The Supreme Court refused to retroactively apply its Ring vs. Arizona decision which held that juries, not judges, must decide facts used to determine the death penalty, to more than 100 similar cases pending around the country:

The 5-4 decision spares at least four states from having to decide whether to spend millions of dollars for new sentencing hearings or consent to prison sentences for the convicted killers. It was issued on the two-year anniversary of the Supreme Court's ruling that the constitutional right to a trial by jury means that jurors should weigh factors that determine whether a particular killing merits death or life in prison. Justices said in the follow-up decision that the 2002 ruling does not apply retroactively.

....The ultimate question for the Supreme Court, which does not automatically make its rulings retroactive, was whether this one involved "watershed" rules. It did not, said Justice Antonin Scalia, writing for the court. "The right to jury trial is fundamental to our system of criminal procedure, and states are bound to enforce the Sixth Amendment's guarantees as we interpret them," Scalia wrote.

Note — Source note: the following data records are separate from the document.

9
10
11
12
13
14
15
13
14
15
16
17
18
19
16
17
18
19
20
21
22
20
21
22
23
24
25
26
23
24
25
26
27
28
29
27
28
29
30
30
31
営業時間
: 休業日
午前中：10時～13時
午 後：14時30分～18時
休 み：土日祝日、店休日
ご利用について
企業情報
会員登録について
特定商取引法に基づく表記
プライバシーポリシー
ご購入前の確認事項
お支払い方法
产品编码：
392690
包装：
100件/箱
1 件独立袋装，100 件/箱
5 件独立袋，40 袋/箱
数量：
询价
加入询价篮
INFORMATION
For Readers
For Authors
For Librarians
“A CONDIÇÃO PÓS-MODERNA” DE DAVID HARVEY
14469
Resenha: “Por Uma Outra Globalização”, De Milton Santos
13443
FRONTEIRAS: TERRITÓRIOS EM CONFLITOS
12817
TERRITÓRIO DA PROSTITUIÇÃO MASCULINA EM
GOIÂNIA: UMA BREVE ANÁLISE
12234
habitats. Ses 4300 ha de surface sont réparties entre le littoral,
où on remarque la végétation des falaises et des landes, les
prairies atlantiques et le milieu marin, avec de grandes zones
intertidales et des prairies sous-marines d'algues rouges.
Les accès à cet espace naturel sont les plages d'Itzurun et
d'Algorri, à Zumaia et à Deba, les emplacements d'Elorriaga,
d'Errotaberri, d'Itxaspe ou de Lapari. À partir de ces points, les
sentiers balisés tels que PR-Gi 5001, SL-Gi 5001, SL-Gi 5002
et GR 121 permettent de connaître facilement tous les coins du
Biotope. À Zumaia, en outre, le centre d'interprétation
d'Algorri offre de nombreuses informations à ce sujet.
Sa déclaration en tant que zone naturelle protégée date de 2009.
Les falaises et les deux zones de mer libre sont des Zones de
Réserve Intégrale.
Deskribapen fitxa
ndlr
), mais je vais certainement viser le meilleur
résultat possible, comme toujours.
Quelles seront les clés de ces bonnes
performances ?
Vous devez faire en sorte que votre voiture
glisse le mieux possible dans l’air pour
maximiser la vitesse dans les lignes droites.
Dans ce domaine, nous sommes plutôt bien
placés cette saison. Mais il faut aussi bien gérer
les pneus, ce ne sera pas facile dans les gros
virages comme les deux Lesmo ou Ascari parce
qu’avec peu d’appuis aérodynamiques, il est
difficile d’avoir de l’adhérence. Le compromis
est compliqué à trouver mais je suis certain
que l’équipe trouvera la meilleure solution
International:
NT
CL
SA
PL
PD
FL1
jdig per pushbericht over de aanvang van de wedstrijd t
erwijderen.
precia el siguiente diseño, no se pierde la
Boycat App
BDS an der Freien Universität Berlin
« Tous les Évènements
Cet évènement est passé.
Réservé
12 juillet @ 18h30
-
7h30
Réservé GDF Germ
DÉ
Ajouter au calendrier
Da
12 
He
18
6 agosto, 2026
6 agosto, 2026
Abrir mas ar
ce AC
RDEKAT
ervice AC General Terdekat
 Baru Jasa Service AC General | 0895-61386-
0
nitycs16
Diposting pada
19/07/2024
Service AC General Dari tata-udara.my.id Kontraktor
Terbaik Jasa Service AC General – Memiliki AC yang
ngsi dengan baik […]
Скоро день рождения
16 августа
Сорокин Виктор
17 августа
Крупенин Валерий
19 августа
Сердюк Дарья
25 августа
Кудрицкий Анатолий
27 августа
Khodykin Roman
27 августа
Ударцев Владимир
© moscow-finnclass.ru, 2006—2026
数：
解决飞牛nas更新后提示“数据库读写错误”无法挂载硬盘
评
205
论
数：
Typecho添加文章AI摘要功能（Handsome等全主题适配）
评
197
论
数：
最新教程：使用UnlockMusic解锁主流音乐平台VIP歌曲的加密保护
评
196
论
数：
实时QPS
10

It does not follow, however, that when a defendant has had a full trial and has lost the appeal of his conviction "he may nonetheless continue to litigate his claims indefinitely on hopes that we will one day have a change of heart," Scalia wrote.

The dissenters: John Paul Stevens, David H. Souter, Ruth Bader Ginsburg and Stephen Breyer. Ginsburg authored the 2002 Ring decision. The opinion (html) is here. (Schriro v. Summerlin).

Update: The decision could spell trouble for Mumia. We received this by email from Karl at Capital Defense Weekly:

Just a quick heads up, the decision today by the SCOTUS in Beard v. Banks spells potentially new trouble for Mumia. The question in Beard v. Banks was
whether Mills v. Maryland was retroactively applicable. The SCOTUS answered today that it is not.

The federal district granted Mumia relief on the Mills claiming, holding, contrary to the SCOTUS's conclusion today, that it was. Put another way, the SCOTUS effectively reinstated Mumia's death sentence unless the Third Circuit (where the case is now pending) finds a new ground on which to grant relief.